I wonder if they were fooled into nesting here by the sight of the body of water or do they have some inherited memory from their ancestors that told them that this should be a suitable habitat to mate and hatch their young.

Although to my human eyes this is flooded farmland, with sheep and cattle grazing in the surrounding fields and nurturing their own young, it is possible that it has only been drained in the past few generations.

Perhaps a lake did exist here, but the water has been diverted to create extra land for grazing and crops. The recent heavy rains may have simply gathered in what was once natural wetlands in which wild fowl would have lived and in which even fish might have once swum.

The temporary return of the lake may not impact too much on the agricultural viability of the fields which it now occupies if it evaporates and drains away by next month. Indeed, it might even help improve the soil's fertility by depositing nutrients there.

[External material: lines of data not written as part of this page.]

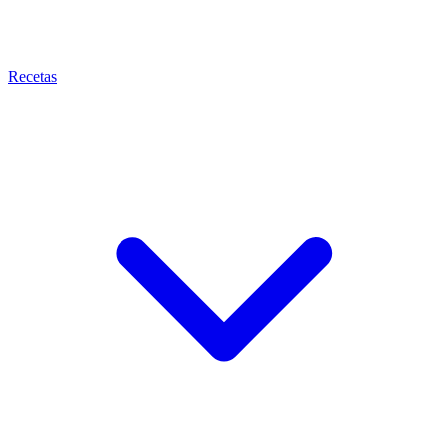
Recetas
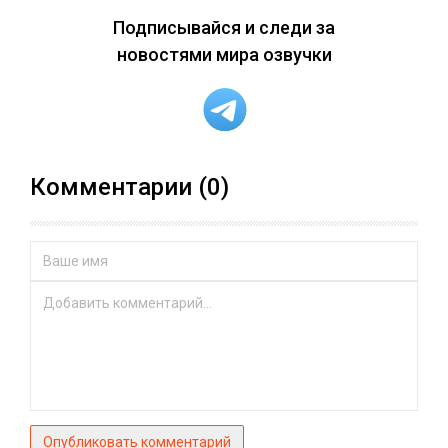
Подписывайся и следи за
новостями мира озвучки
Комментарии (0)
Опубликовать комментарий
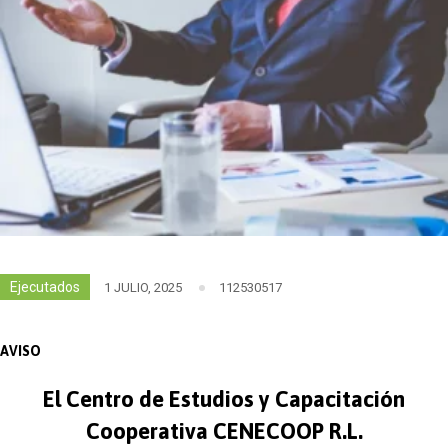
Ejecutados
1 JULIO, 2025
112530517
AVISO
El Centro de Estudios y Capacitación
Cooperativa CENECOOP R.L.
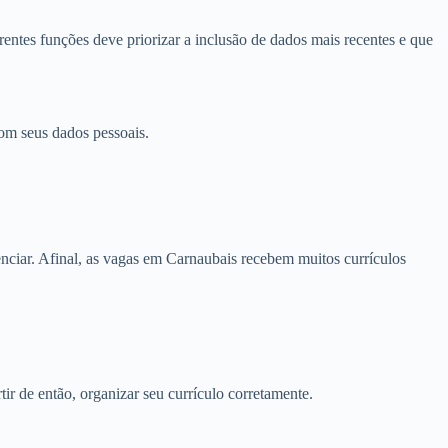
entes funções deve priorizar a inclusão de dados mais recentes e que
om seus dados pessoais.
nciar. Afinal, as vagas em Carnaubais recebem muitos currículos
ir de então, organizar seu currículo corretamente.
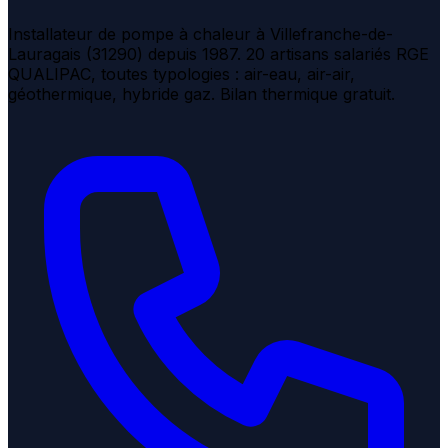
Installateur de pompe à chaleur à Villefranche-de-
Lauragais (31290) depuis 1987. 20 artisans salariés RGE
QUALIPAC, toutes typologies : air-eau, air-air,
géothermique, hybride gaz. Bilan thermique gratuit.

Many of our towns and cities are built on flood plains that have been drained, or where rivers have been channelled underground, and, as we have seen all too often in the past, nature is not something that likes to be contained.

Draining water from a lake or wetland is far from the most violent act which humans have committed against our environment, but it does highlight our hubris when it comes to nature.

It is a human arrogance to believe that a landscape that evolved over millions of years can somehow be contained and made to bend to the will to one of the species that emerged from it.

The coots and the ducks swimming on the rapidly disappearing small lake in Co Down may find themselves homeless in a few weeks unless there is another series of deluges to re-saturate the surrounding landscape.

However, maybe the race memories that they carry, about where they can nest and thrive, somehow sense that this landscape is naturally a wetland and that it is only a matter of time before a lake becomes a permanent feature here once again.